**Assignment**
What is needed is an exact copy of the lines in the listing below, from the one with "Carmontelle." up to and including the one with "(30/04/2026)", with no other lines.
[[ Given entries, beginning ]]
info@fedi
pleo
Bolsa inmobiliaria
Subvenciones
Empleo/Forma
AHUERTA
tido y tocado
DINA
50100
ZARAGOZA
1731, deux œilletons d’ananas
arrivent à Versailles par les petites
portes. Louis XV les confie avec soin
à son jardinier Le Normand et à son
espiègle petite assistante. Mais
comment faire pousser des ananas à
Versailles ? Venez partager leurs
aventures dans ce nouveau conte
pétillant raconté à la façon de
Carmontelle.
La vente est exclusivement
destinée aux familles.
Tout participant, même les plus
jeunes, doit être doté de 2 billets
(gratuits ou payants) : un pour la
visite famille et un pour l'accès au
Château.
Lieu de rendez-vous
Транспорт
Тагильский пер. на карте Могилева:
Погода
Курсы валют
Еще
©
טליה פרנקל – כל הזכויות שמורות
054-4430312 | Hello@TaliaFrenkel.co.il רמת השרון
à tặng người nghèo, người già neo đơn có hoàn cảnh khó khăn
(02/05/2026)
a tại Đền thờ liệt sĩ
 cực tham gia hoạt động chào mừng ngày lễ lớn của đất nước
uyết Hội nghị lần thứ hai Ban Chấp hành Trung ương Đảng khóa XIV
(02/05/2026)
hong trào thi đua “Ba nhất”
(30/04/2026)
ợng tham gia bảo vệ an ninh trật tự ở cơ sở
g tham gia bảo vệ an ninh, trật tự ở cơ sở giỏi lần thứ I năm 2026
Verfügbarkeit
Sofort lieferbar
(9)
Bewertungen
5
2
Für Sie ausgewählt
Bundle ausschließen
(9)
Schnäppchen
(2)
[[ Given entries, end ]]
**Exercise output**
Carmontelle.
La vente est exclusivement
destinée aux familles.
Tout participant, même les plus
jeunes, doit être doté de 2 billets
(gratuits ou payants) : un pour la
visite famille et un pour l'accès au
Château.
Lieu de rendez-vous
Транспорт
Тагильский пер. на карте Могилева:
Погода
Курсы валют
Еще
©
טליה פרנקל – כל הזכויות שמורות
054-4430312 | Hello@TaliaFrenkel.co.il רמת השרון
à tặng người nghèo, người già neo đơn có hoàn cảnh khó khăn
(02/05/2026)
a tại Đền thờ liệt sĩ
 cực tham gia hoạt động chào mừng ngày lễ lớn của đất nước
uyết Hội nghị lần thứ hai Ban Chấp hành Trung ương Đảng khóa XIV
(02/05/2026)
hong trào thi đua “Ba nhất”
(30/04/2026)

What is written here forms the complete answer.